Before we had \sum_p → \frac{L}{2\pi}\int_{-\omega_D/v_s}^{\omega_D/v_s}dk, because we introduced the cutoff to fix the problem with the number of modes.

Now \sum_p → \frac{L}{2\pi}\int_{-\pi/a}^{\pi/a}dk, the integral is over a finite number of modes because there is only a finite number of modes.

Sound velocity: at small k \sin(ka/2)\approx ka/2, and therefore \omega \approx \sqrt{\kappa/m} k a, so we have derived the existence of sound waves.

Electrons

Substitute the Ansatz into the equations of motion:

E c_0 e^{-ikx} = E_0 c_0 e^{-ikx} +t e^{-ikx-ika} + te^{-ikx+ika}, and after canceling the exponents we immediately get E = E_0 + 2t\cos(ka), so we come to the dispersion relation:

pyplot.figure()
k = np.linspace(-pi, pi, 300)
pyplot.plot(k, -np.cos(k))
pyplot.xlabel('$ka$'); pyplot.ylabel('$E$')
pyplot.xticks([-pi, 0, pi], [r'$-\pi$', 0, r'$\pi$'])
pyplot.yticks([-1, 0, 1], ['$E_0+2t$', '$E_0$', '$E_0-2t$']);

Usually electron dispersion has multiple options for E(k), each called a band. The complete dispersion relation is also called a band structure.

The band bottom is at k=0 (when t<0). There the energy

E = E_0 + 2t\cos{ka} \approx E_0 + 2t - t (ka)^2. Comparing this with E=(\hbar k)^2/2m, we see that the dispersion relation is as if the electrons had an effective mass m^*=\hbar^2/2ta^2.

A single band has 2N states (N k-values and 2 spins). If each atom contributes 2 electrons, all these states must be occupied.
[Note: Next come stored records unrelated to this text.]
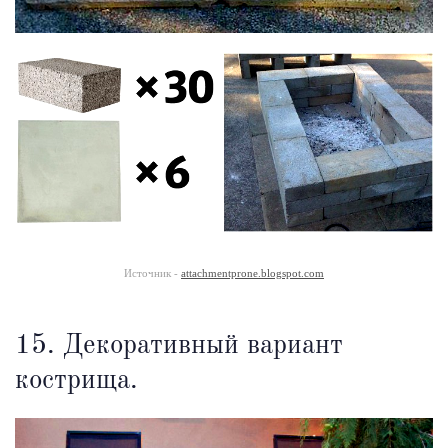
Источник -
attachmentprone.blogspot.com
15. Декоративный вариант
кострища.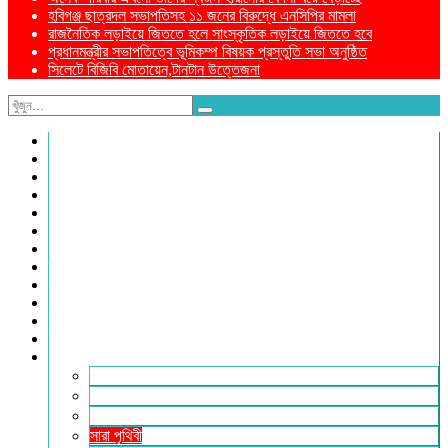
হবিগঞ্জ ছাত্রদল সভাপতিসহ ১১ জনের বিরুদ্ধে এনসিপির মামলা
রাজনৈতিক লড়াইয়ে জিততে হলে সাংস্কৃতিক লড়াইয়ে জিততে হবে
প্রধানমন্ত্রীর সভাপতিত্বে ভূমিকম্প বিষয়ক প্রস্তুতি সভা অনুষ্ঠিত
সিলেটে বিজিবি মোতায়েন,টানটান উত্তেজনা
নীড়পাতা
সম্পাদকীয়
প্রথম পাতা
প্রিয় দেশ
যুক্তরাজ্য
বিলাতে আমাদের কমিউনিটি
প্রবাসে স্বদেশ
ক্রাইম ডায়েরি
রুপালী আয়না
শেষের পাতা
ম্যাগাজিন
ই-পেপার
আরও
ফ্যাশন ও লাইফস্টাইল
খোলা চিঠি
মুখোমুখি
সারা পৃথিবী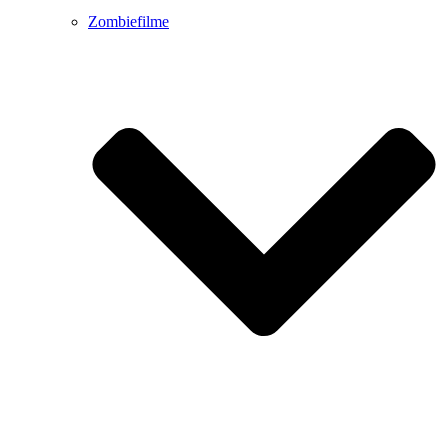
Zombiefilme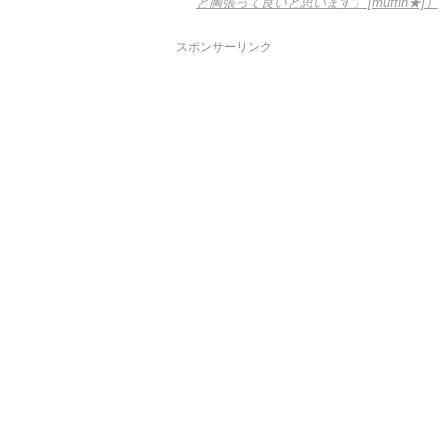
と胸張って良いと思います」 [muffin★]）
スポンサーリンク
Applying electric field, therefore cannot create electric current ⇒ we have explained insulators!

Group velocity, effective mass, density of states

(here I only discuss electrons; for phonons everything is the same except for replacing E = \hbar \omega)
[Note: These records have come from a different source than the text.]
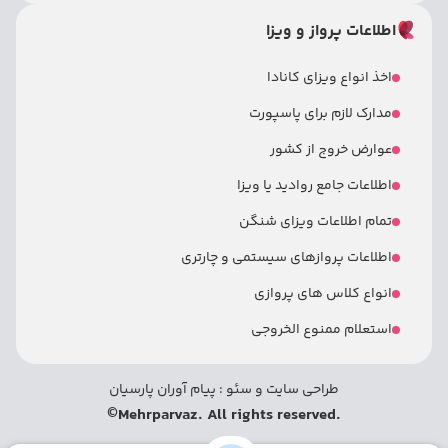
اطلاعات پرواز و ویزا
اخذ انواع ویزای کانادا
مدارک لازم برای پاسپورت
عوارض خروج از کشور
اطلاعات جامع روادید یا ویزا
تمام اطلاعات ویزای شنگن
اطلاعات پروازهای سیستمی و چارتری
انواع کلاس های پروازی
استعلام ممنوع الخروجی
طراحی سایت
و
سئو
:
پیام آوران پارسیان
©
.Mehrparvaz. All rights reserved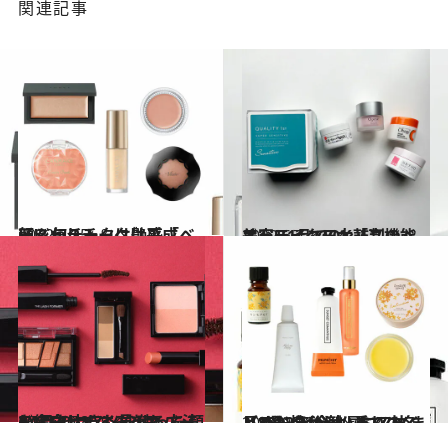
関連記事
2022.7.25
ほんわりチークは平成顔!? 旬チークは艶感「ベージュ」！
ビューティ＆ヘルス
2022.6.2
美容ライター太鼓判のベスト5 1品でOK「高機能オールインワン」
ビューティ＆ヘルス
2022.10.8
KATEのコスメを使って 顔の余白とくすみをカバーし 目を大きく見せる方法を紹介します
ビューティ＆ヘルス
2022.9.26
【2022年 金木犀コスメまとめ】 入浴剤、ミスト、ハンドクリームまで 甘くどこか懐かしい香りの名品8選
ビューティ＆ヘルス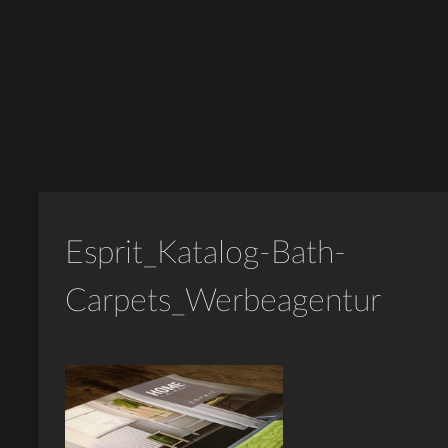
Esprit_Katalog-Bath-
Carpets_Werbeagentur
Question: what happens if we apply an external electric field to the crystal:

A reminder from Hamiltonian mechanics:

H = \frac{p^2}{2m} + U(r)

\begin{aligned} \frac{dr}{dt} &= \frac{\partial H(p, r)}{\partial p} \equiv v \\ \frac{dp}{dt} &= -\frac{\partial H(p, r)}{\partial r} \equiv F \end{aligned}

The first equation is velocity, the second equation is force.

Connection to quantum mechanics: p = \hbar k.
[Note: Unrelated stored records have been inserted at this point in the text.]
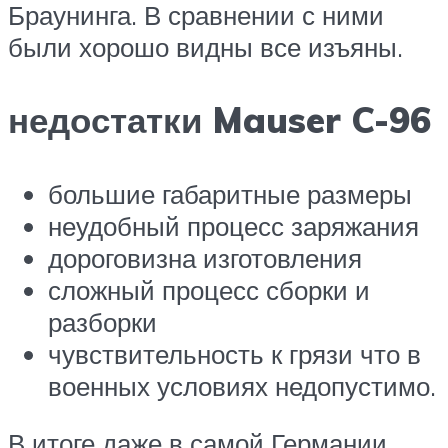
Браунинга. В сравнении с ними
были хорошо видны все изъяны.
недостатки Mauser C-96
большие габаритные размеры
неудобный процесс заряжания
дороговизна изготовления
сложный процесс сборки и
разборки
чувствительность к грязи что в
военных условиях недопустимо.
В итоге даже в самой Германии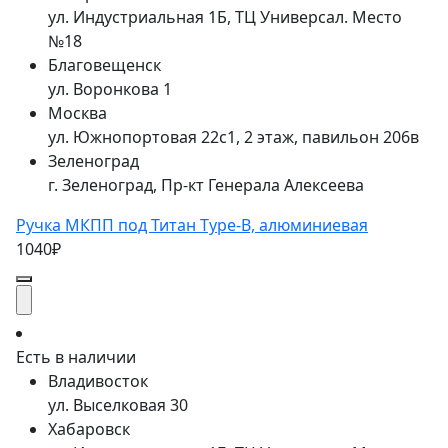
ул. Индустриальная 1Б, ТЦ Универсал. Место
№18
Благовещенск
ул. Воронкова 1
Москва
ул. Южнопортовая 22с1, 2 этаж, павильон 206в
Зеленоград
г. Зеленоград, Пр-кт Генерала Алексеева
Ручка МКПП под Титан Type-B, алюминиевая
1040₽
Есть в наличии
Владивосток
ул. Выселковая 30
Хабаровск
If electrons form bands, then in each band H = E(k) + \tilde{U}(r),

where \tilde{U}(r) = -e\mathbf{E} only includes slow variations of the electrostatic potential (the rapidly changing atomic potential is responsible for E(k)):

For electrons in an arbitrary band structure: \hbar^{-1}\partial H/\partial k is the group velocity (same as for phonons).

Another important concept is the effective mass defined using an analogy:

\frac{dv}{dt} = m_{eff}^{-1} F.

Substituting, we get

m_{eff} = \hbar^2\left(\frac{d^2 E(k)}{dk^2}\right)^{-1}

pyplot.figure(figsize=(8, 5))
k = np.linspace(-pi, pi, 300)
meff = 1/np.cos(k)
color = list(matplotlib.rcParams['axes.prop_cycle'])[0]['color']
pyplot.plot(k[meff > 0], meff[meff > 0], c=color)
pyplot.plot(k[meff < 0], meff[meff < 0], c=color)
pyplot.ylim(-5, 5)
pyplot.xlabel('$ka$'); pyplot.ylabel('$m_{eff}$')
pyplot.xticks([-pi, 0, pi], [r'$-\pi$', 0, r'$\pi$']);

density of states

DOS is the number of states per unit energy. In 1D we have g(E) = \sum |dk/dE| = \sum |v|^{-1},

The sum goes over all bands existing at a given energy, positive and negative momenta, and spins.

Using

E = E_0 + 2t \cos(ka),

we get

k = \pm\arccos[(E - E_0) / 2t], and |d k / d E| = [4t^2 - (E - E_0)^2]^{-1/2}.

You can get to this result immediately if you remember the derivative of arccosine. Otherwise you need to go the long way: compute dE/dk as a function of k, express k through E as we did above, and take the inverse.

Also a sanity check: when the energy is close to the bottom of the band, E = E_0 + 2t + \delta E we get g(E) \sim E^{-1/2}, as we would expect in 1D.